[Opening Data provided section]
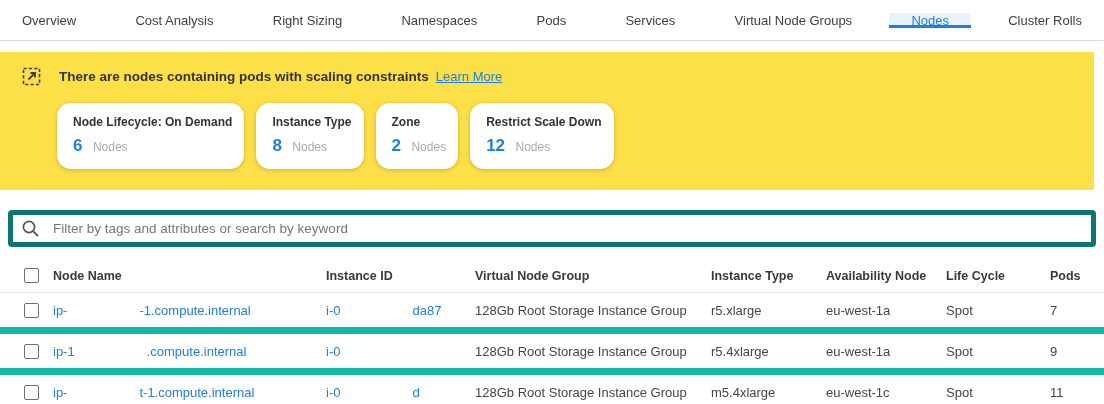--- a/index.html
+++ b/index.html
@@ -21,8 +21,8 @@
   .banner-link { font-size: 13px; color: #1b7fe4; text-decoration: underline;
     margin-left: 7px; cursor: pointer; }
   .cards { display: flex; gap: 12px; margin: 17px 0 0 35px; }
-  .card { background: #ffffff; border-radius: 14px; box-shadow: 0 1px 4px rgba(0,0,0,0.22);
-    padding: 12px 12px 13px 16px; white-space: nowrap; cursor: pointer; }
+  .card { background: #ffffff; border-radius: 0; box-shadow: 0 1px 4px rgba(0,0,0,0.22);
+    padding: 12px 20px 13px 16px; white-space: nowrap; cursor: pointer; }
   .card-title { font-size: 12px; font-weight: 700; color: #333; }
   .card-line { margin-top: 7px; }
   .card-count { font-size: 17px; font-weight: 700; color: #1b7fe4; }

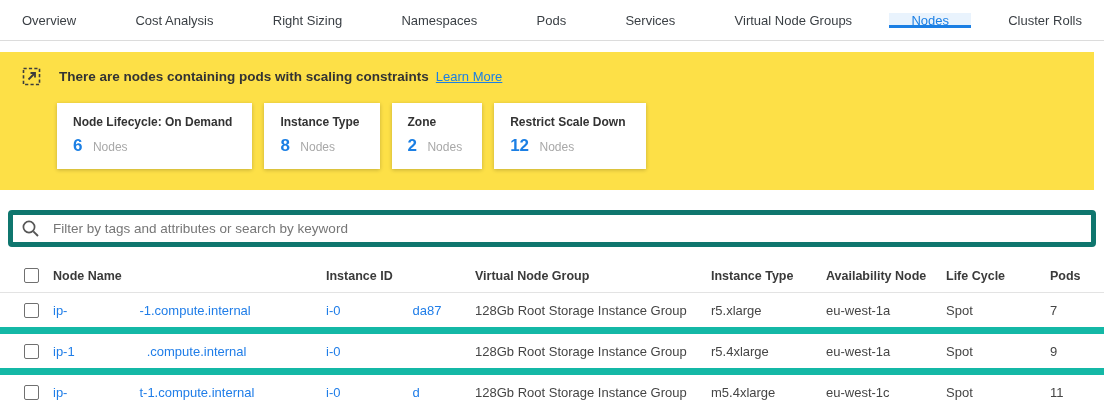--- a/index.html
+++ b/index.html
@@ -42,7 +42,7 @@
     align-items: center; padding-left: 24px; }
   .thead { height: 34px; border-bottom: 1px solid #e3e3e3; font-size: 12.5px;
     font-weight: 700; color: #3a3a3a; }
-  .tbody-row { height: 41px; border-bottom: 7px solid #14b8a6; font-size: 13px; color: #454545; }
+  .tbody-row { height: 41px; border-bottom: 5px solid #14b8a6; font-size: 13px; color: #454545; }
   .cbx { width: 15px; height: 15px; border: 1.5px solid #707070; border-radius: 2px;
     background: #fff; cursor: pointer; }
   .link { color: #1f7de8; text-decoration: none; cursor: pointer; white-space: nowrap; }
[Closing Data provided section]
For each line above that includes "text", make a copy.

   .banner-link { font-size: 13px; color: #1b7fe4; text-decoration: underline;
   .link { color: #1f7de8; text-decoration: none; cursor: pointer; white-space: nowrap; }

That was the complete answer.